Een tijdje terug gebeurde er echter iets wat diepe indruk op de medewerkers gemaakt heeft. Een van de medewerkers begon een gesprek met iemand en stelde hem een vraag over de kerk. Ineens antwoorde de man: "Ik haat de kerk!" Verbaast vroeg onze medewerker vroeg onze medewerker waarom hij zo'n hekel had aan kerken. De man antwoorde heel nuchter: "Kom maar mee, dan laat ik het je zien." Ze liepen samen de bar uit, en liepen een paar meter verder de straat door. Daar had een van de kerken net een dienst, en zat bomvol mensen, allemaal zongen ze enthousiast mee aan de bekende aanbiddingsliederen.
Toen draaide de gids zich om en wees naar de andere kant van de straat. Daar lag een man, hij leek buiten bewustzijn, waarschijnlijk door de vele drank of drugs. Er naast zaten en lagen nog een paar anderen die er ongeveer net zo slecht uit zagen. "Daarom haat ik de kerk!" zei de man.
Onze medewerker dacht even na, en vroeg: "Wat zou er moeten veranderen?"
De man antwoorde: "De kerken zouden zich minder druk moeten maken over zichzelf, over hun diensten, en meer moeten omkijken naar de mensen om hen heen, naar de mensen die aan de andere kant van de straat liggen.
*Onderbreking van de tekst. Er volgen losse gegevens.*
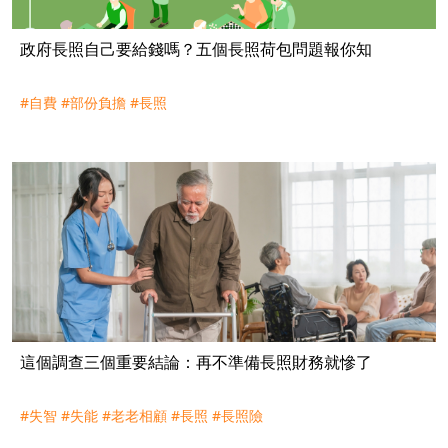
政府長照自己要給錢嗎？五個長照荷包問題報你知
#自費
#部份負擔
#長照
這個調查三個重要結論：再不準備長照財務就慘了
#失智
#失能
#老老相顧
#長照
#長照險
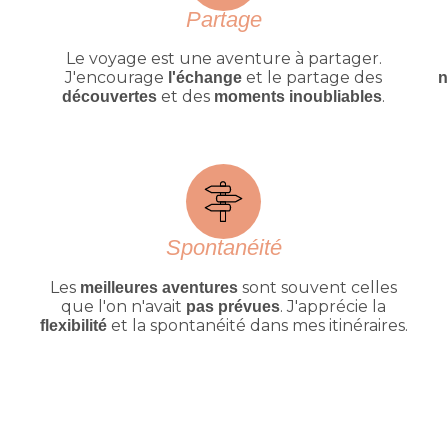
Partage
Le voyage est une aventure à partager.
,
J'encourage
et le partage des
l'échange
n
et des
.
découvertes
moments inoubliables
Spontanéité
Les
sont souvent celles
meilleures aventures
que l'on n'avait
. J'apprécie la
pas prévues
et la spontanéité dans mes itinéraires.
flexibilité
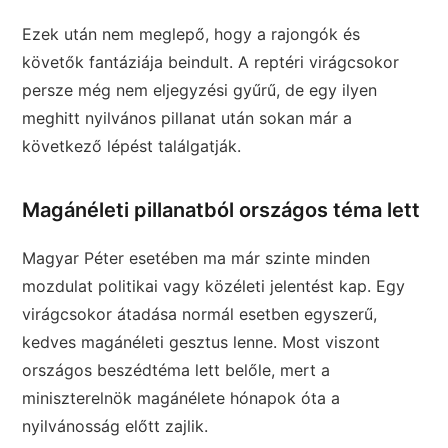
Ezek után nem meglepő, hogy a rajongók és
követők fantáziája beindult. A reptéri virágcsokor
persze még nem eljegyzési gyűrű, de egy ilyen
meghitt nyilvános pillanat után sokan már a
következő lépést találgatják.
Magánéleti pillanatból országos téma lett
Magyar Péter esetében ma már szinte minden
mozdulat politikai vagy közéleti jelentést kap. Egy
virágcsokor átadása normál esetben egyszerű,
kedves magánéleti gesztus lenne. Most viszont
országos beszédtéma lett belőle, mert a
miniszterelnök magánélete hónapok óta a
nyilvánosság előtt zajlik.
Ook zou er minder verdeeldheid moeten zijn, en zouden ze samen moeten werken".
"Zou je dan minder hekel aan de kerk hebben?" vroeg onze medewerker.
"Bij zo'n kerk zou ik zelfs willen horen!" was zijn antwoord.

Het deed me denken aan Lukas 10:30-37, de Gelijkenis van de Barmhartige Samaritaan, en de mannen die doorliepen. Ja, er moet nog veel gebeuren bij ons in de wijk. Bid u mee dat we, samen met de kerken hier, kunnen laten zien wie de Heer werkelijk is?